What were some of the original parameters you gave to the design firm to start with?

There was quite a long list in our request for proposal, but a few important parameters included: ease of serviceability for technicians, windows for users to be able to see if a device was inside the locker or not, locker status indicator LEDs, and ensuring devices inside the lockers can receive WiFi signals which is important for software updates. There was a lot of thinking that went into the design on that front.

How did you decide on how many lockers you wanted? What was the significance behind 48 lockers? 

Our goal was to design cabinets that could store as many handheld devices as possible in a compact space. We found that 12 lockers per “column” ensures that the lowest locker is not too uncomfortably low for someone to reach down and open, and the highest locker is not too high for the average person. From there, we achieved modularity by designing a Base Unit that could have either one or two 24-locker Extension Units on each side to meet our customers’ device management needs. 

ARC has undergone a number of design changes in the past two years. How has the 48-locker unit evolved since its original iteration?

We’ve made improvements to the design of the thermal airflow paths inside the kiosk to better facilitate airflow, which you can see in the windows of the early rendering below. We also went from a flat roof, also shown here, to an angled roof to prevent users from placing coffee cups or other liquids that might spill on top of the unit. 

What have been the major milestones to get to where we are with ARC now?

The first major milestone was introducing the first 48-locker unit at the MODEX Supply Chain Show in March 2021, less than a year after we started designing. The interest shown by the market at that show was incredible for further validating our proof of concept.
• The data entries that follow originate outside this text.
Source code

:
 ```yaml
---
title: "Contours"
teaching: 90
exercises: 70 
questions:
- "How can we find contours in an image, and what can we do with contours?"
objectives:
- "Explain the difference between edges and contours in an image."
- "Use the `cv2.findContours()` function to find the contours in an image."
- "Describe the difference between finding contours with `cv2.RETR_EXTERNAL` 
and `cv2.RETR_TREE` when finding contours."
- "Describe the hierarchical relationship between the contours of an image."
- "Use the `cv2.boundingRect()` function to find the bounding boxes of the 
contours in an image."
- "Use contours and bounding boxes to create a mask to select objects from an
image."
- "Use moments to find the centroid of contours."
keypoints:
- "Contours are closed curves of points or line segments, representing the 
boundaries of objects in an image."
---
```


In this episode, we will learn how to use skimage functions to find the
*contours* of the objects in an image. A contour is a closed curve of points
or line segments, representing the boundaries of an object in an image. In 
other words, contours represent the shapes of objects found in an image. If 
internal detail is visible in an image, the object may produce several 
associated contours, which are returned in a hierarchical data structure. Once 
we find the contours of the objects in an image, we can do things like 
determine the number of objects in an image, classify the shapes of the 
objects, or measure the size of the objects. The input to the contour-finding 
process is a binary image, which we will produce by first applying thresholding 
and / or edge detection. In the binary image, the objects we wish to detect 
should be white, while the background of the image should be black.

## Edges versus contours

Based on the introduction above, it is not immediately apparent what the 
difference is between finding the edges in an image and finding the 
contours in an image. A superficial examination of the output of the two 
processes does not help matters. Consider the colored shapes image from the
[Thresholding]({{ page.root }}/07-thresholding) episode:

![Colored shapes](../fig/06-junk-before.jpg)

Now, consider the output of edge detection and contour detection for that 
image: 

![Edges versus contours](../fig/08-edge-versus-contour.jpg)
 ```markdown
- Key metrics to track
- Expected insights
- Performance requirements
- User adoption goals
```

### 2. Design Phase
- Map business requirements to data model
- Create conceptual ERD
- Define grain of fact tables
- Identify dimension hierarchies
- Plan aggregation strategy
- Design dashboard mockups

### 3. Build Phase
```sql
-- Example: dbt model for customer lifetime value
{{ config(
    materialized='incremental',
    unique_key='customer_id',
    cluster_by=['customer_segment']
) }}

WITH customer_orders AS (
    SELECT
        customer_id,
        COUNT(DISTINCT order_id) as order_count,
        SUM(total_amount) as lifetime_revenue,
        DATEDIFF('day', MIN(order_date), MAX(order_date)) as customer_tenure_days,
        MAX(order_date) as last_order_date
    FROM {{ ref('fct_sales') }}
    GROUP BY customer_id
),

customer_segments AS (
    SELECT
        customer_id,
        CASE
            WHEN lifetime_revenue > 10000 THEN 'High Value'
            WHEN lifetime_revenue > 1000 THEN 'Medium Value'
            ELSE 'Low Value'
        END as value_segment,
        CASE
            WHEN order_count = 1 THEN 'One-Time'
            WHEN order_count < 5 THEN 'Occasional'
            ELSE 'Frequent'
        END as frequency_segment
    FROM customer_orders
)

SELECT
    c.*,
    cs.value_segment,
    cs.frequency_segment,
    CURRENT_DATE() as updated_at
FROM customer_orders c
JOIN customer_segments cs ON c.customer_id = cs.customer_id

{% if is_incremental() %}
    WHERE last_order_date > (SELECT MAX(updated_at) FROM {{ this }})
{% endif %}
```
After that, deploying early units with clients for real-world feedback was key. And our clients have recognized tangible, measurable efficiency improvements, reduction of shrink, and improved user satisfaction. 

What are some cool features of the 48-locker kiosk that the outside observer may not notice? 

For one, users can report device damage when they return the device. This prevents non-working devices from going back into circulation for the next user.

Also, there is a 1:1 relationship between an employee and a device. If an employee has a device checked out, the system will not allow them to check out another one. This addresses the problem our clients have with devices going missing, and results in reduced device “shrink” which directly impacts ROI.  

And then we’ve built predictive software that allows us to proactively put lockers or devices out of service when we detect an issue so that employees only are presented with devices that are charged and fully functional.    

What considerations are going into manufacturing ARC on a large scale?

The components market continues to be challenging so making sure we have the right relationships with suppliers and visibility into lead times is critical at this point in our expansion. We’re working with our Contract Manufacturer to continue to make design for manufacturing improvements to streamline the manufacturing process.  

How are you continuing to evaluate the ARC Hardware and Software and what ideas do you have on the horizon?

We will continue to evolve to address client needs. Right now,  there are a number of developments on our radar such as accommodating more languages on the user interface which will be important for geographic expansion. On the hardware side, we’re working to develop a unit with larger lockers to house large scan-gun device types. 

Additionally, we’re building more robust application programming interfaces with our clients to streamline the user experience and allow employees to be instantaneously added or removed from ARC’s access when they are hired or leave the company. 

Finally, we’re looking to integrate with mobile device management (MDM) software systems to enhance remote diagnostics around device health or battery life. There is a lot more we can do and it’s exciting to think that we’ve just started to scratch the surface.